New US Tariff Threats Raise Inflation Concerns
The Trump administration has introduced or threatened a new wave of tariffs targeting a variety of imported goods, including lumber, furniture, kitchen cabinets, and heavy trucks. Analysts warn that investors may be underestimating the potential impact of these protectionist policies. The levies could lead to higher prices for consumers and provoke international retaliation, potentially creating a conflict with the Federal Reserve's goal of controlling inflation.
Digital Assets and Cryptocurrency
New Stablecoins and Institutional Products Emerge
Tether is set to launch a new U.S.-compliant stablecoin, USAT, using the video platform Rumble as its primary distribution channel. The token will be issued by the federally chartered Anchorage Digital Bank to ensure it meets U.S. regulatory standards. In other developments, Visa is piloting a programme allowing businesses to use USDC and EURC stablecoins for instant cross-border payments. The growth of institutional interest continues, with BlackRock’s iShares Bitcoin Trust (IBIT) surpassing Deribit in Bitcoin options value.

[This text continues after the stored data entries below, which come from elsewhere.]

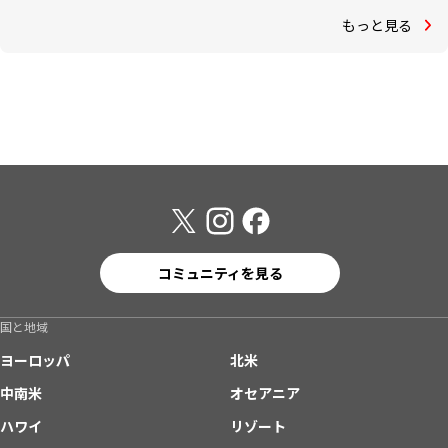
もっと見る
コミュニティを見る
国と地域
ヨーロッパ
北米
中南米
オセアニア
ハワイ
リゾート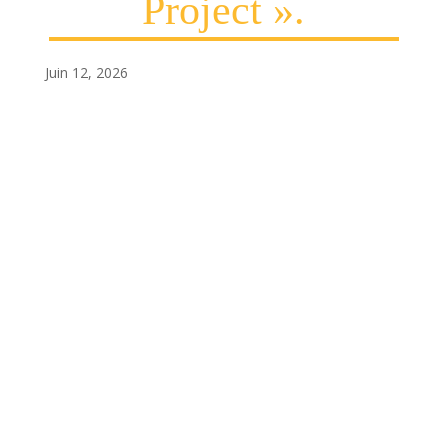
Project ».
Juin 12, 2026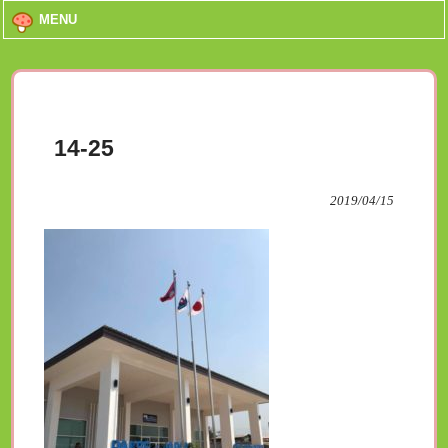
MENU
14-25
2019/04/15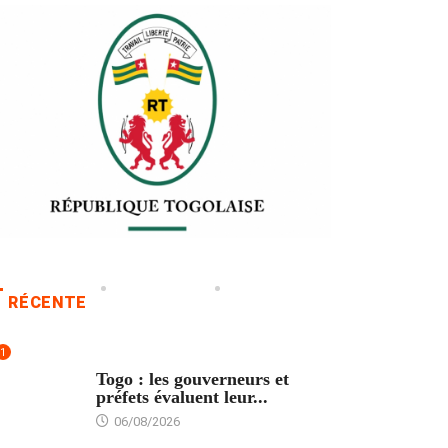
RÉCENTE
1
POLITIQUE
Togo : les gouverneurs et
préfets évaluent leur...
06/08/2026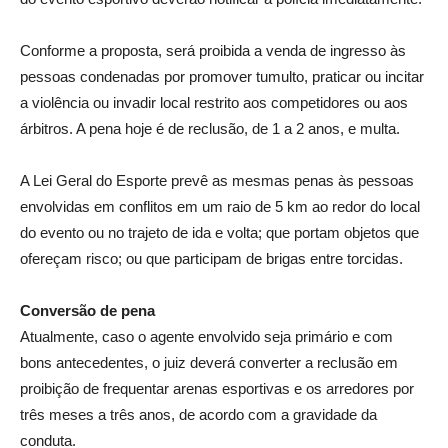
Conforme a proposta, será proibida a venda de ingresso às
pessoas condenadas por promover tumulto, praticar ou incitar
a violência ou invadir local restrito aos competidores ou aos
árbitros. A pena hoje é de reclusão, de 1 a 2 anos, e multa.
A Lei Geral do Esporte prevê as mesmas penas às pessoas
envolvidas em conflitos em um raio de 5 km ao redor do local
do evento ou no trajeto de ida e volta; que portam objetos que
ofereçam risco; ou que participam de brigas entre torcidas.
Conversão de pena
Atualmente, caso o agente envolvido seja primário e com
bons antecedentes, o juiz deverá converter a reclusão em
proibição de frequentar arenas esportivas e os arredores por
três meses a três anos, de acordo com a gravidade da
conduta.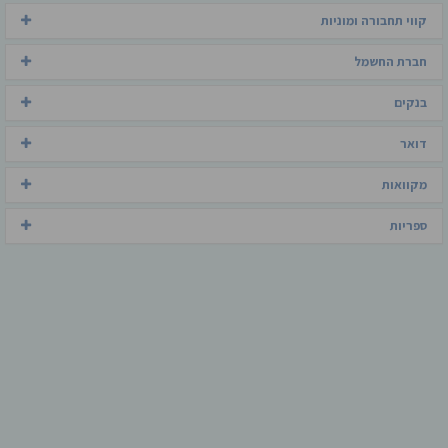
קווי תחבורה ומוניות
חברת החשמל
בנקים
דואר
מקוואות
ספריות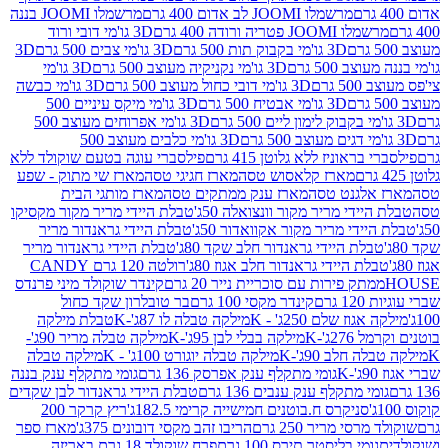
מרשמלו JOOMI לב אדום 400 גרם
מרשמלו JOOMI בננה
JOOM פטריה ורודה 400 גרם
3D גו'מי דובי ורוד
3D גו'מי בקבוק תות 500 גרם
3D גו'מי צבים 500 גרם
3D
 500 גרם
3D גו'מי נקניקיה מעוצב 500 גרם
3D גו'מי
גרם
3D גו'מי דובי כחול מעוצב 500 גרם
3D גו'מי כבשה
3D גו'מי אבטיח 500 גרם
3D גו'מי מיקס עיניים 500
3D גו'מי אפרוחים מעוצב 500
3D גו'מי כלבים מעוצב 500
ראוניז ללא גלוטן 415 גרם
פילסברי עוגה בטעם שוקולד ללא
מארז קלאסוש טסה
מארז חגיגי טסה
מארז שי מתוק - שפע
אלגנט טסה
מארז ענק ממתקים טסה
מארז מותגי הבית
ידי מריר מקור וונצואלה 50ג'
טבלת היידי מריר מקור מקסיקו
ידי מריר מקור אקוואדור 50ג'
טבלת היידי גראנדור מריר
לת היידי גראנדור חלב שקד 80ג'
טבלת היידי גראנדור מריר
ת היידי גראנדור חלב אגוז 80ג'
רולטה 120 גרם CANDY
תק פירות עם סוכריית נייר 20 גרם
קינדר שוקולד מיני פרנדס
רם
קינדר מקסי 100 גרם
בר טובלרון שקד כחול
וז שלם 250ג' - K
מילקה טבלה לו 87ג'-K
טבלת מילקה
2ג'-K
מילקה בבלי לבן 95ג'-K
מילקה טבלה מריר 90ג'-
חלב 90ג'-K
מילקה טבלה יוגורט 100ג' - K
מילקה טבלה
גומי מתקלף ענק אפרסק 136 גרם
גומי מתקלף ענק בננה
י מתקלף ענק ענבים 136 גרם
טבלת היידי גראנדור לבן שקדים
סניקרס ח.בוטנים חמישייה קרימי 182.5ג'
ריץ קרקר 200
סי מריר 250 גרם
הריבו זהב מקסי דובונים 375ג'
מארז ספר
ומי בליסטר תירס 100 גרם
פרח שוקולד 18 גרם באריזה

Governments Collaborate on Crypto Regulation
The U.S. and the U.K. have established a joint task force to collaborate on technology and regulations for digital assets, including stablecoins. In the U.S., SEC Commissioner Hester Peirce has indicated the regulator is willing to engage with firms on tokenising assets, further supported by a rare no-action letter issued to DoubleZero’s 2Z token. This comes as the GENIUS Act aims to establish a federal framework for payment stablecoins, allowing licenced banks and nonbanks to issue them under strict reserve and compliance rules.
Market Sentiment and Outlook
Investor enthusiasm is showing signs of fatigue, with a recent survey indicating 54.3% of investors maintain a bullish outlook, a modest decline in optimism. This waning confidence comes amid a divergent market, where the top tech giants now command 37% of the S&P 500’s market capitalisation, raising red flags about concentration risk.
However, this caution is set against a backdrop of strong economic fundamentals. Since 2019, the S&P 500 has risen 125%, with 76% of this growth attributed to strong earnings. Further optimism is fuelled by the Atlanta Fed's GDPNow forecast, which predicts nearly 4% growth for Q3 2025, and aggressive rate cuts by global central banks. While the labour market remains strong, the conflict between resilient economic data and stretched valuations has markets on edge, potentially pointing to a bumpier road ahead.
Consumer and Hospitality Sector Diverges
A K-shaped economic recovery is evident in the hospitality sector, where high-end players are thriving while budget brands struggle. Luxury hotel chains like Accor and Hilton have reported significant growth in sales and expansion plans, as high-income consumers continue to spend on experiences. In contrast, lodging spending in the low-income segment has dropped, negatively impacting budget-focused brands like Choice and Wyndham. In other consumer news, Hertz has launched a fully online platform for used car sales, aiming to boost resale values by allowing customers to handle purchases, financing, and trade-ins from home.
NOTE: This content is for informational and educational purposes only and does not constitute financial advice. Always do your own research. Not financial advice (NFA).